- Status: Active
- Frequency: Annual
- Years active: 2003–present
- Founded: September 2003; 22 years ago, Brisbane, Australia
- Area: Software engineering; formal methods
- Sponsors: IEEE Computer Society
- Website: sefm-conference.github.io

= International Conference on Software Engineering and Formal Methods =

International conference series

The International Conference on Software Engineering and Formal Methods (SEFM) is an international academic conference in the field of software engineering with a specialization in formal methods.

==History==
Until 2002, SEFM was a workshop; it then became a full international conference. It is sponsored by the IEEE Computer Society. The 1st IEEE International Conference on Software Engineering and Formal Methods (SEFM 2003) was held at Brisbane, Australia in September 2003. Submissions originated from 22 different countries. As well as IEEE-CS, supporters for SEFM 2003 included the Australian Computer Society (ACS), Boeing Australia, and the Italian Embassy in Canberra.
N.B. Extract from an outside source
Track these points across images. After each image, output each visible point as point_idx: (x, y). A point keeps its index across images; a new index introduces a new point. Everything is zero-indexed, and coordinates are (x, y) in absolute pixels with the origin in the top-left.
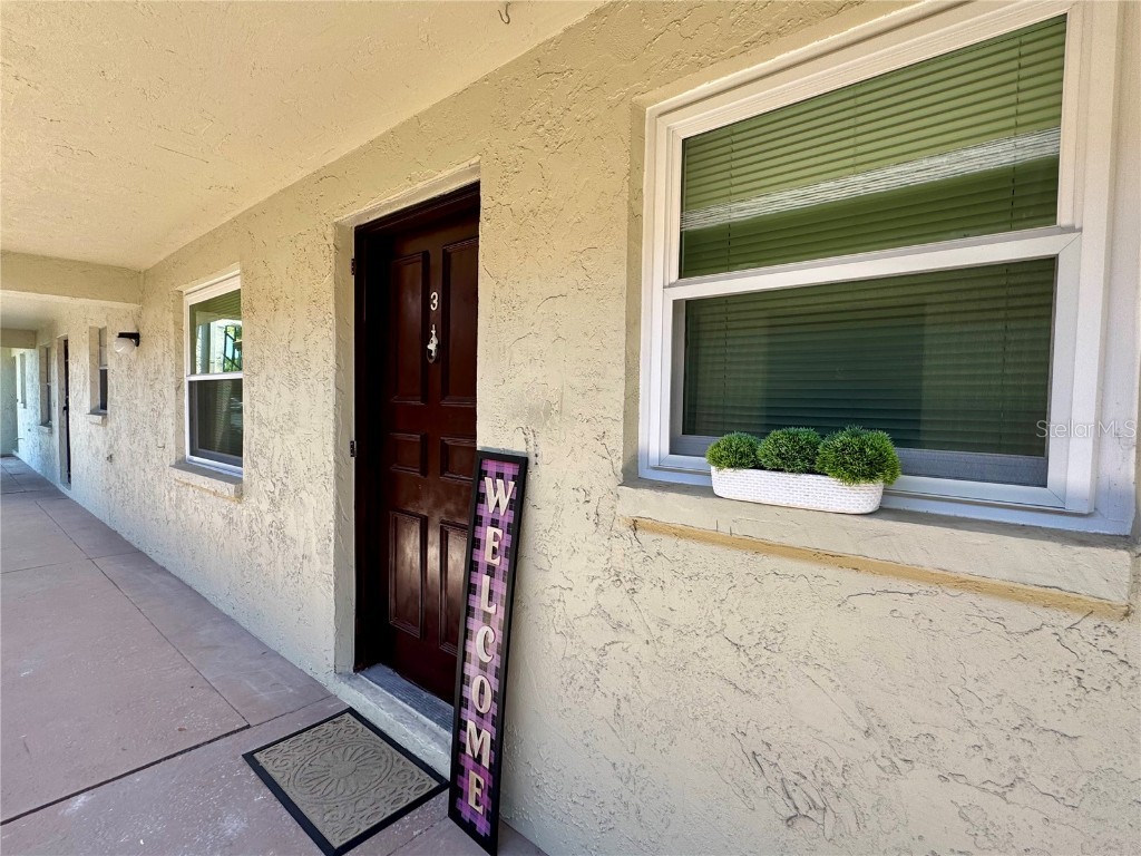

The proceedings for the conference are published by Springer in the Lecture Notes in Computer Science (LNCS) series since 2011. Previously, the proceedings were published by IEEE.

==Aims==
SEFM aims to bring together practitioners and researchers from academia, industry, and government, to advance the state of the art in formal methods, to help in their large-scale application in the software industry, and to encourage their integration with other practical software engineering methods. The conferences are often held in the Asia and Pacific regions and specifically in developing countries. The SEFM conferences aim to encourage research cooperation between developing countries and industrialized countries. SEFM 2010 was in Pisa, Italy. SEFM 2013 was in Madrid, Spain. SEFM 2014 took place in Grenoble, France. More recently, SEFM 2024 took place in Aveiro, Portugal. SEFM 2025 is in Madrid, Spain.

The SEFM conference series is included on the DBLP online publications database. It is included on the VIAF database. Revised selected papers sometimes appear as special journal issues. The conference is also covered in external reports. The conference proceedings are indexed by the Association for Computing Machinery (ACM).